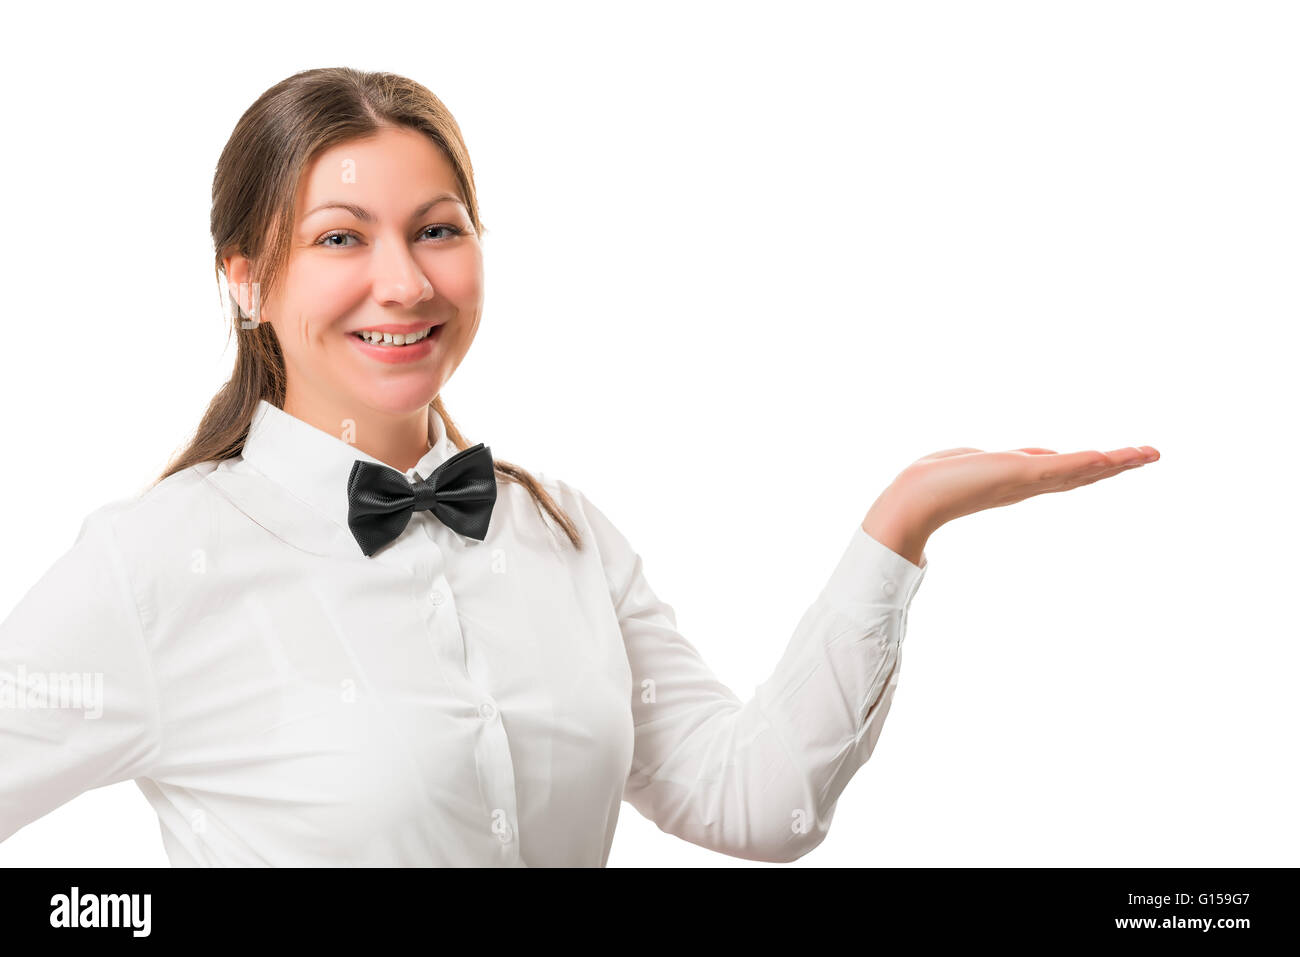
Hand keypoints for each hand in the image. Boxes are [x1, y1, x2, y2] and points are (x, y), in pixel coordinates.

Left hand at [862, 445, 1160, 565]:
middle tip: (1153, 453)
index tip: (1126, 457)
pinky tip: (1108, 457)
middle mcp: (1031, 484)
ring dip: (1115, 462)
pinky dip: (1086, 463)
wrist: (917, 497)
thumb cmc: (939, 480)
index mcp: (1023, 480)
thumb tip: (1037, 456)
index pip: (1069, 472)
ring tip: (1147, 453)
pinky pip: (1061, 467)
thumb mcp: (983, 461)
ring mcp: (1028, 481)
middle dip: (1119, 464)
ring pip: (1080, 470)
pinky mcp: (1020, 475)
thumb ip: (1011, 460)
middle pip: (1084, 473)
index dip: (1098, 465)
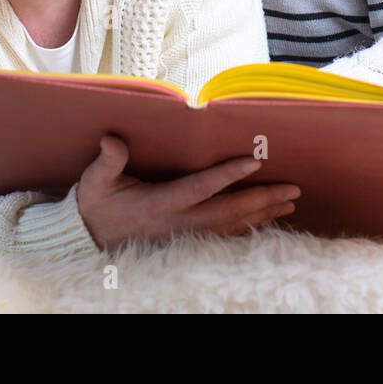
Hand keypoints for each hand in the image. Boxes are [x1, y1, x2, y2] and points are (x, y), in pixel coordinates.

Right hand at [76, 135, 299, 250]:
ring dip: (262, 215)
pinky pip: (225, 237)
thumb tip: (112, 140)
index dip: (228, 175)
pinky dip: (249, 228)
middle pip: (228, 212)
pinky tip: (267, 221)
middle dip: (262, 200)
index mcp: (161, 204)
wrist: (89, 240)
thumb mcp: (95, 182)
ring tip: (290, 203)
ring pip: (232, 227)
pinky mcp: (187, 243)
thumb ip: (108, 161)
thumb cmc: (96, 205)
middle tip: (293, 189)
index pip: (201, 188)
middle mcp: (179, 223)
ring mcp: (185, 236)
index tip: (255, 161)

→ **DIRECTIONS**:
Copy every line of the listing where the word "pinky" appears.

→ **YOUR SOLUTION**:
pinky tip: (1108, 457)
pinky dip: (1086, 463)
pinky pip: (1061, 467)
pinky mcp: (1020, 475)
pinky pip: (225, 237)
pinky dip: (249, 228)
pinky tip: (267, 221)
pinky mcp: (187, 243)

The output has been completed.